The move marks a step closer to a deal that will bring to an end a long standing dispute between Tata Sons and DoDoMo over a failed partnership

India TV Business Desk New Delhi Published : May 26, 2017 13:21 IST, Updated : May 26, 2017 13:21 IST
In January 2015, NTT DoCoMo initiated arbitration
Image Source : PTI In January 2015, NTT DoCoMo initiated arbitration proceedings against Tata Sons

In a development that marks a step closer to the completion of the deal that would see Tata Sons acquire Japan’s NTT DoCoMo’s sake in Tata Teleservices (TTSL), the Competition Commission of India (CCI) on Thursday said that it has approved the proposal by the Tata Sons in this regard.

The move follows the Delhi High Court paving way for the settlement of the $1.17 billion dispute between the Tatas and NTT DoCoMo last month.
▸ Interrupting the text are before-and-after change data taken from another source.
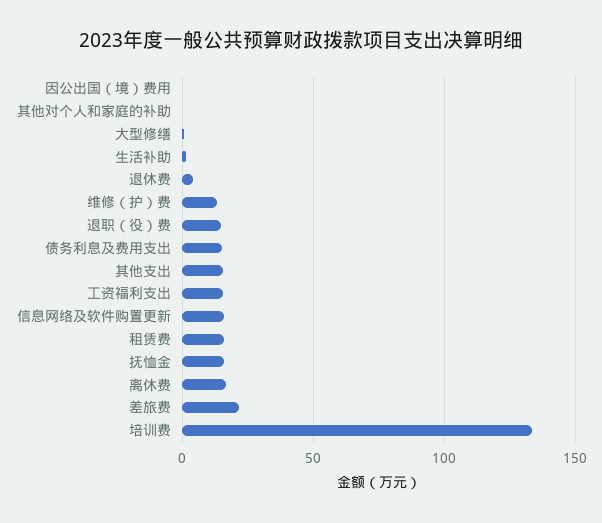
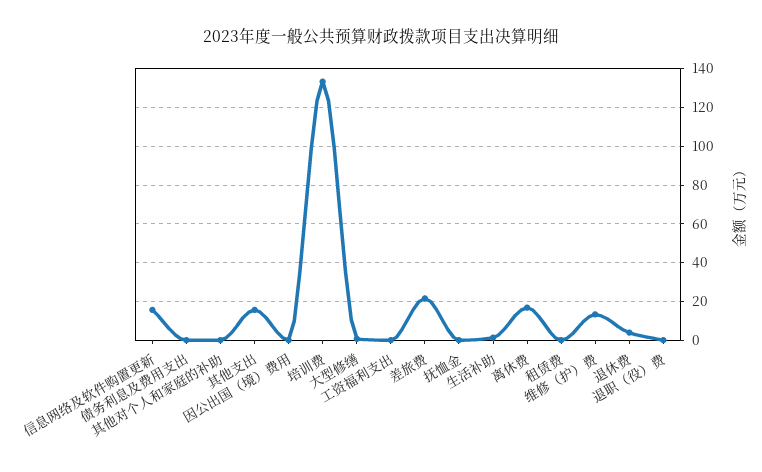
退职（役）费: 15 -> 0
债务利息及费用支出: 15 -> 0
工资福利支出: 15 -> 0
租赁费: 15 -> 0
抚恤金: 15 -> 0

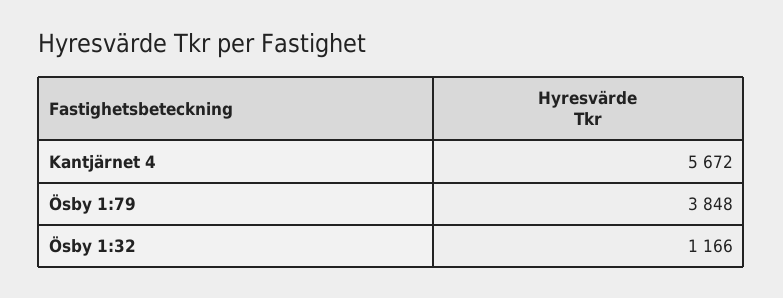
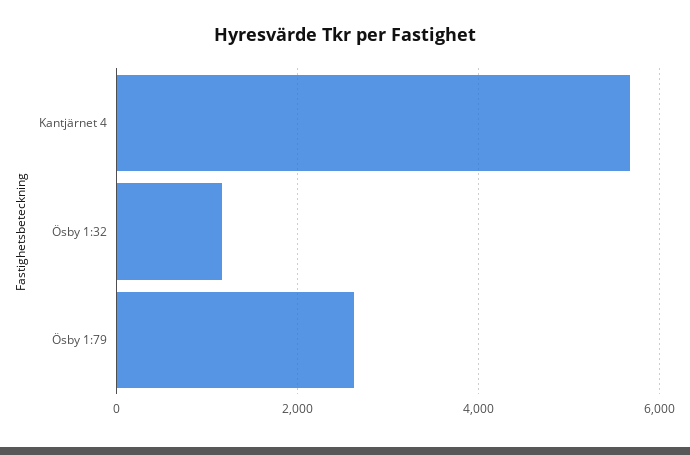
Ösby 1:79: 3848 -> 2600

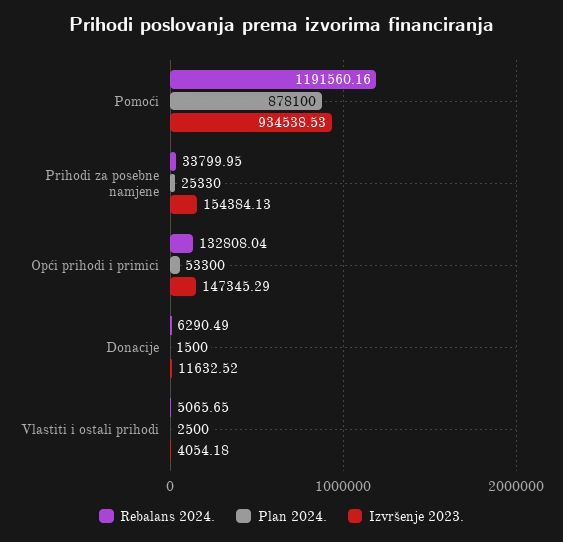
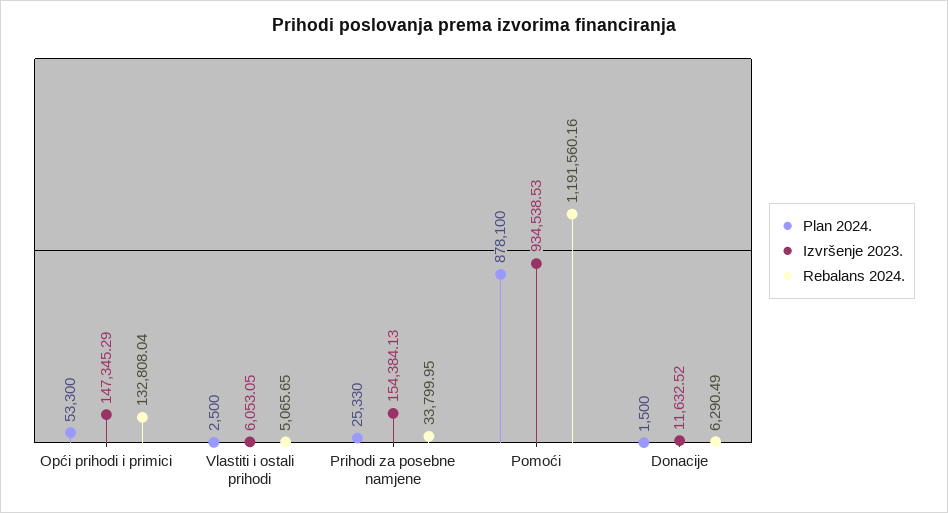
Izvršenje 2023., Vlastiti i ostali prihodi: 4054.18 -> 6053.05

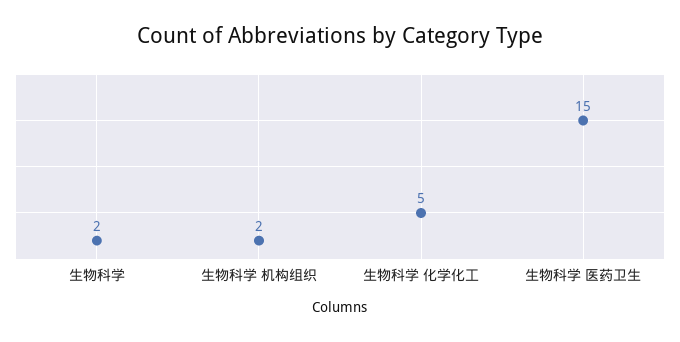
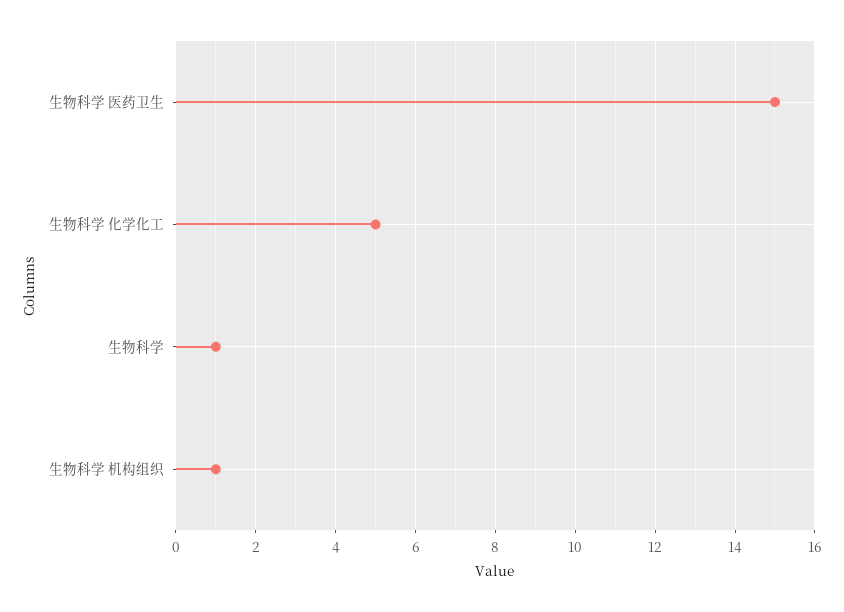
生物科学: 2 -> 1
生物科学 机构组织: 2 -> 1

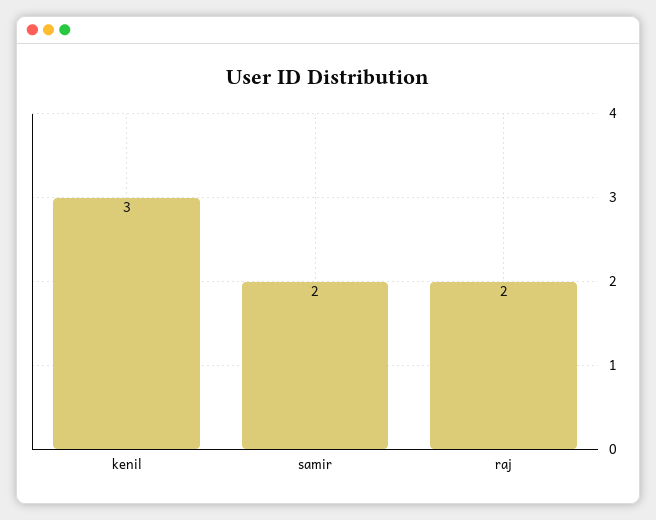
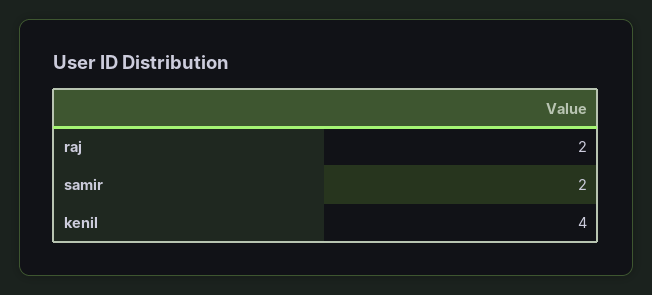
kenil: 3 -> 4

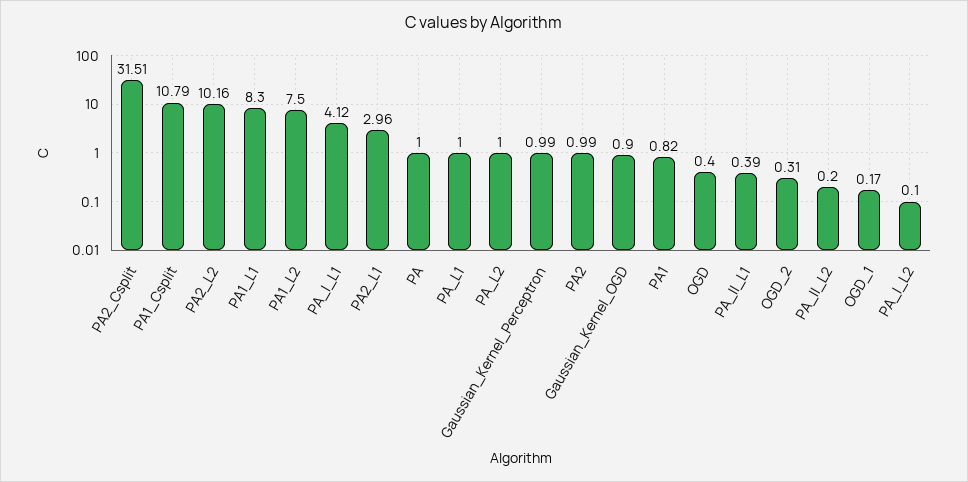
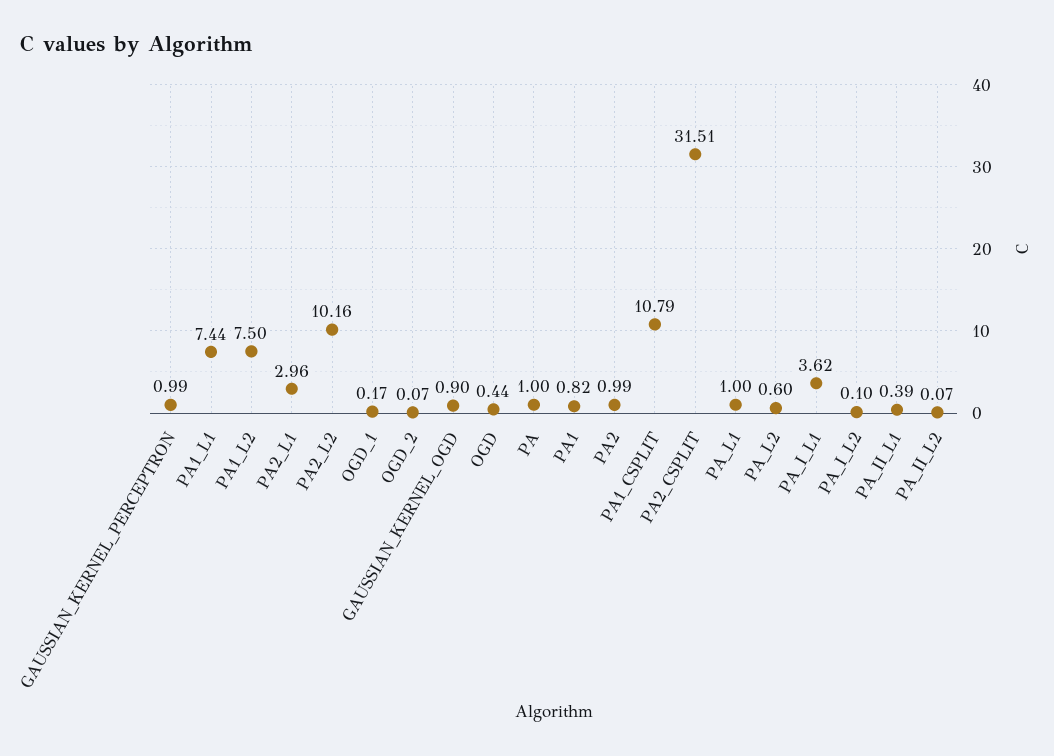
PA1_L1: 8.3 -> 7.44
PA_I_L1: 4.12 -> 3.62
PA_L2: 1 -> 0.6
OGD: 0.4 -> 0.44
OGD_2: 0.31 -> 0.07
PA_II_L2: 0.2 -> 0.07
The dispute relates to DoCoMo’s exit from the joint venture, TTSL, as per the terms agreed between both the parties.



The court rejected Reserve Bank’s intervention plea opposing the payment by Tatas on the ground that it violated the Foreign Exchange Management Act and required the central bank’s prior approval.

The RBI had rejected DoCoMo’s exit proposal, citing its 2014 norms that specified that foreign companies can only exit investments at a valuation based on the return on equity.

In January 2015, NTT initiated arbitration proceedings against Tata Sons, claiming the latter failed to fulfil its obligation to find a buyer for DoCoMo’s stake in Tata Teleservices Ltd.

NTT DoCoMo had entered into a joint venture with TTSL in 2009 for $2.7 billion (Rs12,740 crore at Rs117 per share) for a 26.5 per cent stake. In April 2014, DoCoMo decided to sell its entire 26.5 per cent stake in TTSL because the agreed-upon parameters could not be met.

Under the terms of the agreement between the two parties, either the Tatas found a suitable buyer for DoCoMo’s stake or TTSL would have to buy its stake for 50 per cent of the acquired price, which worked out to Rs 7,250 crore (Rs 58 per share) or a fair market price, whichever was higher.


The agreement could not be enforced as according to the RBI’s guideline, any such sale could not take place at a predetermined rate but should reflect fair market valuation.


Based on advice from the Prime Minister’s Office (PMO), the RBI said that the Tatas could only offer DoCoMo a price based on an independent valuation which worked out to Rs 2,915 crore (Rs 23.34 per share). DoCoMo then moved the LCIA in London in January 2015, which passed the order in its favour in June 2016.